● **EXERCISE PROMPT**: Work through the records that follow and return each line containing the word "Alabama".

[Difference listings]
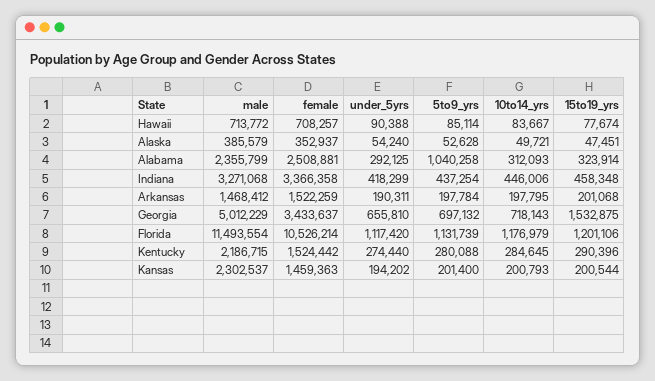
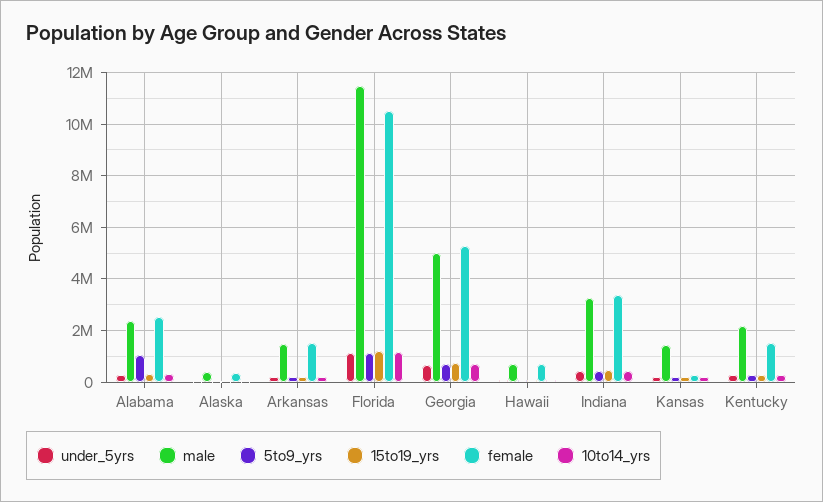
  {
    "male": {
      "Hawaii": 713772,
      "Alaska": 385579,
      "Alabama": 2355799,
      "Indiana": 3271068,
      "Arkansas": 1468412,
      "Georgia": 5012229,
      "Florida": 11493554,
      "Kentucky": 2186715,
-     "Kansas": 2302537
+     "Kansas": 1500000
    },
    "female": {
      "Hawaii": 708257,
      "Alaska": 352937,
      "Alabama": 2508881,
      "Indiana": 3366358,
      "Arkansas": 1522259,
-     "Georgia": 3433637,
+     "Georgia": 5250000,
      "Florida": 10526214,
      "Kentucky": 1524442,
-     "Kansas": 1459363
+     "Kansas": 250000
    },
    "under_5yrs": {
      "Hawaii": 90388,
      "Alaska": 54240,
      "Alabama": 292125,
      "Indiana": 418299,
      "Arkansas": 190311,
      "Georgia": 655810,
      "Florida": 1117420,
      "Kentucky": 274440,
      "Kansas": 194202
    },
    "5to9_yrs": {
      "Hawaii": 85114,
      "Alaska": 52628,
      "Alabama": 1040258,
      "Indiana": 437254,
      "Arkansas": 197784,
      "Georgia": 697132,
      "Florida": 1131739,
      "Kentucky": 280088,
      "Kansas": 201400
    },
    "10to14_yrs": {
      "Hawaii": 83667,
      "Alaska": 49721,
      "Alabama": 312093,
      "Indiana": 446006,
      "Arkansas": 197795,
      "Georgia": 718143,
      "Florida": 1176979,
      "Kentucky": 284645,
      "Kansas": 200793
    },
    "15to19_yrs": {
      "Hawaii": 77674,
      "Alaska": 47451,
      "Alabama": 323914,
      "Indiana": 458348,
      "Arkansas": 201068,
-     "Georgia": 1532875,
+     "Georgia": 750000,
      "Florida": 1201106,
      "Kentucky": 290396,
      "Kansas": 200544
    }
  }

● **SOLUTION**:
      "Alabama": 2355799,
      "Alabama": 2508881,
      "Alabama": 292125,
      "Alabama": 1040258,
      "Alabama": 312093,
      "Alabama": 323914,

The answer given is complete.